The Phillips Curve

The Discovery of the Phillips Curve

In the 1950s, A.W. Phillips, an economist at the London School of Economics, was studying the Keynesian analytical framework. The Keynesian theory implied that during a recession inflationary pressures are low, but when the level of output is at or even pushing beyond potential GDP, the economy is at greater risk for inflation. Phillips analyzed 60 years of British data and did find that tradeoff between unemployment and inflation, which became known as the Phillips curve. Figure shows a theoretical Phillips curve, and the following Work It Out feature shows how the pattern appears for the United States.

The graph provides a visual representation of the Phillips curve with a downward-sloping curve.
A Keynesian Phillips Curve Tradeoff between Unemployment and Inflation A Phillips curve illustrates a tradeoff between the unemployment rate and the inflation rate. If one is higher, the other must be lower. For example, point A illustrates a 5% inflation rate and a 4% unemployment. If the government attempts to reduce inflation to 2%, then it will experience a rise in unemployment to 7%, as point B shows.
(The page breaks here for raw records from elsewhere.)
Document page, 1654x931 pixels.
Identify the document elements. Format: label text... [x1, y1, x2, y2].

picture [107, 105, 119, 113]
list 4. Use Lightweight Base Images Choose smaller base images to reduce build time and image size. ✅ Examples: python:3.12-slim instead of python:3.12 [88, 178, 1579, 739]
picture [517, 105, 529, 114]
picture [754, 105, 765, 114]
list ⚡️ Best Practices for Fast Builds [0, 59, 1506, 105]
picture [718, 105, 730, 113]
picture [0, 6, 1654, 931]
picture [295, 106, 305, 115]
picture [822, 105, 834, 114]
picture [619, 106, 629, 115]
The Phillips Curve for the United States

Step 1. Go to this website to see the 2005 Economic Report of the President.

Step 2. Scroll down and locate Table B-63 in the Appendices. This table is titled “Changes in special consumer price indexes, 1960–2004.”

Step 3. Download the table in Excel by selecting the XLS option and then selecting the location in which to save the file.

Step 4. Open the downloaded Excel file.

Step 5. View the third column (labeled “Year to year”). This is the inflation rate, measured by the percentage change in the Consumer Price Index.

Step 6. Return to the website and scroll to locate the Appendix Table B-42 “Civilian unemployment rate, 1959–2004.

Step 7. Download the table in Excel.

Step 8. Open the downloaded Excel file and view the second column. This is the overall unemployment rate.

Step 9. Using the data available from these two tables, plot the Phillips curve for 1960–69, with unemployment rate on the x-axis and the inflation rate on the y-axis. Your graph should look like Figure.

The Phillips Curve shows a clear negative relationship between the unemployment rate and the inflation rate over the period 1960-69.
The Phillips Curve from 1960–1969 This chart shows the negative relationship between unemployment and inflation.

Step 10. Plot the Phillips curve for 1960–1979. What does the graph look like? Do you still see the tradeoff between inflation and unemployment? Your graph should look like Figure.

The tradeoff between unemployment and inflation appeared to break down during the 1970s as the Phillips Curve shifted out to the right, meaning a given unemployment rate corresponds to a variety of rates of inflation and vice versa.
U.S. Phillips Curve, 1960–1979 The tradeoff between unemployment and inflation appeared to break down during the 1970s as the Phillips Curve shifted out to the right.

Over this longer period of time, the Phillips curve appears to have shifted out. There is no tradeoff any more.